Latomia Kıbrıs’taki İngiliz Sömürge dönemi mimarisinin en güzel son örneğini oluşturmaktadır. Yapıldığı dönemden sonra bu stil İngiltere’deki modern akımla birlikte bir yok oluş sürecine girmiştir. Villa uzun bir süre kullanım dışı kaldığından yapıldığı dönemin ihtişamından çok şeyler yitirdiği anlaşılmaktadır. Nitekim bir süre önce bu binayı inceleme olanağı bulan Mimar ve Şehir Plancısı Costas Georghiou, yayınladığı “Kıbrıs’ta İngiliz Koloni Mimarisi” adlı kitabında Latomia ile ilgili olarak şu yorumda bulunmuştur: “Ne yazık ki iyi korunmadığından son yıllarda bozulma sürecine girmiştir. Şimdilerde boştur. Binanın kuzey revağı ile yatak odalarının kemerli koridoruna düşüncesizce çelik pencereler eklemek suretiyle değişikliğe uğratılmıştır. Binanın eski doğal çevresi binayla uyum sağlamayan gelişmelerle ve özellikle de yüksek apartman bloklarıyla bozulmuştur. Yine de Latomia, yeniden döşenmeyi ve uygun bir kullanım verilmeyi bekleyen önemli bir kültürel miras olarak varlığını sürdürmektedir.”
SON SÖZ
Uzun bir süreden beridir kilitli olan müzenin durumunu görmek için bir süre önce gidip ziyaret etmiştim. Binanın çoğu kiremitleri kırılmış, güvercin ile yarasa barınağı haline gelmiş, damın akıtması nedeniyle çoğu eserler müzeden kaldırılmış, kısacası kapatılarak kaderine terk edilmiş bir durumdaydı. Daha da ürkütücü olan ise bazı pancurların açık, bazı pencere camlarının ise kırık olması itibarıyla binadaki envanterli eserlerin çalınma riski taşıyor olmasıydı. Binanın eski bakımlı durumuna gelebilmesi için elden geçirilip restore edilmesi gerektiği anlaşılıyordu. Yine de bir süre önce restore edilmek amacıyla bir çalışma başlatıldığı, hatta bu konuda bazı kişilerden teklif bile alındığı bilgime gelmişti. Damın restore edilmesi için Restorasyon ile Renovasyon işlerinde başarılı olduğunu duyduğum Lapta’daki Aphrodite Bros Estate Agents Direktörü Doğan Boransel’e başvurulduğunu öğrenmiştim. Yine damı örten özellikli kırık kiremitlerin yerlerine yenilerinin üretilmesi için Dizyn 74 Pottery’nin sahiplerinden Hasan Eminağa ile Tomrul Tomgüsehan’a başvurulduğunu ve kiremitlerin atölyelerinde üretilmesinin mümkün olduğunu da öğrenmiştim. Ancak gelinen aşamada konunun daha ileriyle götürülmeyip sonlandırılmadığı anlaşılıyor. Eğer müzenin yıllardır ziyaretçi çekmediği zamanında değerlendirilip binaya sürdürülebilir başka bir fonksiyon verilmiş olsaydı bugünkü kötü durumda olmayacağına şüphe yoktur. Ülkemizde halen yerel sanatçılarımızın tanıtılıp ürünlerinin değerlendirildiği herhangi bir mekânın olmadığı dikkate alınarak binaya böylesi bir kullanın getirilmesi düşünülebilirdi. Hatta kültür ve sanat alanında uzman olan kişi, kurum ve kuruluşlardan da bu konuda görüş alınabilirdi.
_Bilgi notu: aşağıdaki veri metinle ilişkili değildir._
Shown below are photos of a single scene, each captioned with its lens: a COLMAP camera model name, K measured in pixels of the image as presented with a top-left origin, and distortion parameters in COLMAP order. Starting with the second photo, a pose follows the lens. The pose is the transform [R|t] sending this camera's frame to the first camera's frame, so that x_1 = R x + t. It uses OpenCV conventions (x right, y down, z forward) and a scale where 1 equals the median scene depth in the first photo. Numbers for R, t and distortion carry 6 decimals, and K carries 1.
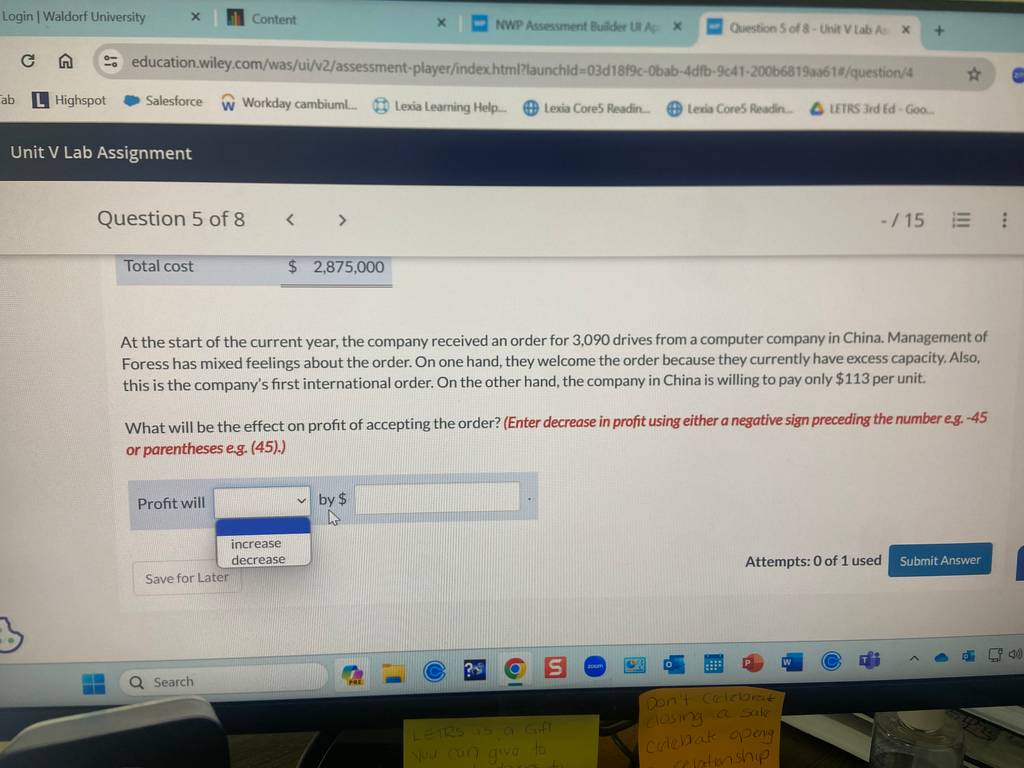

Ancak ne yazık ki bu tür eski yapıların restore edilmesi amacıyla 60/94 sayılı Eski Eserler Yasası altında oluşturulan “Eski Eserleri Koruma Fonu”nun kaynaklarına kısa bir süre sonra el konup devletin hanesine gelir olarak kaydedilmesi, dahası fonun kaynaklarının bazı mirasyedi hovardası yöneticiler tarafından amaçları dışında çar-çur edilmesine sessiz kalınması, bu tür yapıların bakım, onarım ve restore edilmemelerini beraberinde getirmiştir. Bu nedenle Hükümetlerin yasal mükellefiyetlerini yerine getirmeyip Eski Eserleri Koruma Fonu’nun kaynaklarına el koymayı sürdürdükleri, ayrıca fonun 60/94 sayılı Eski Eserler Yasası çerçevesinde kullanımına olanak yaratmadıkları sürece, Latomia ile Latomia gibi anıtsal yapıların korunmaları ile yaşatılmalarından söz edilemeyeceğinin altını çizerek bugünkü yazımı da bu şekilde sonlandırmış olayım.